BEGIN

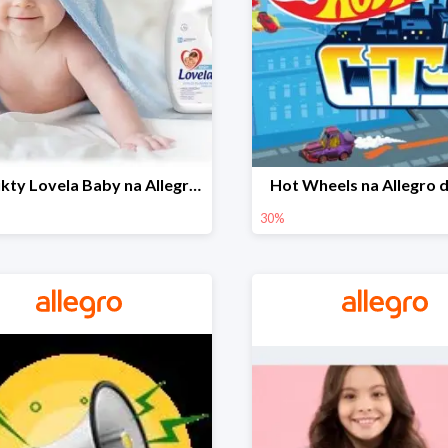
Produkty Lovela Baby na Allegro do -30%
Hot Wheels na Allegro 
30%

END
BEGIN

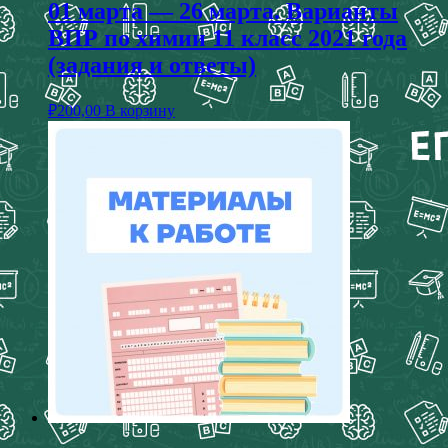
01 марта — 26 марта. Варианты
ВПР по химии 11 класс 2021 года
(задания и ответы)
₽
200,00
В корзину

END
BEGIN

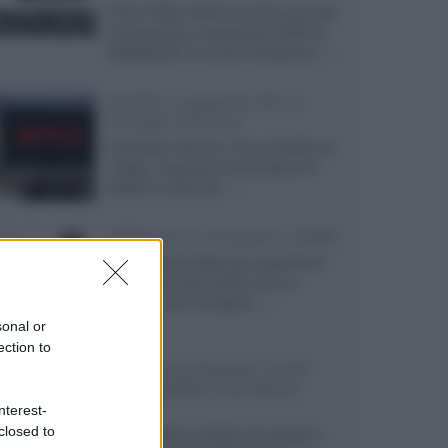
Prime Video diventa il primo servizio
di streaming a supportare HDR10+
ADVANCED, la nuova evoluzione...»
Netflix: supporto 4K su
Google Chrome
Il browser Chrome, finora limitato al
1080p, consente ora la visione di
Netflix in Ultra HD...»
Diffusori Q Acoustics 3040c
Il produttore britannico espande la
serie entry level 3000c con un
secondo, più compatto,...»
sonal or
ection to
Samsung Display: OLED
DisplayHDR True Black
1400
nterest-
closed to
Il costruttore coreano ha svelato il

END

*What you will do*:
Nothing but the lines above from the one containing "DisplayHDR True Black" through the one containing "Il costruttore coreano ha svelato il" should appear in the answer, each repeated exactly.

*Finished task*:
DisplayHDR True Black
1400
nterest-
closed to
Il costruttore coreano ha svelato il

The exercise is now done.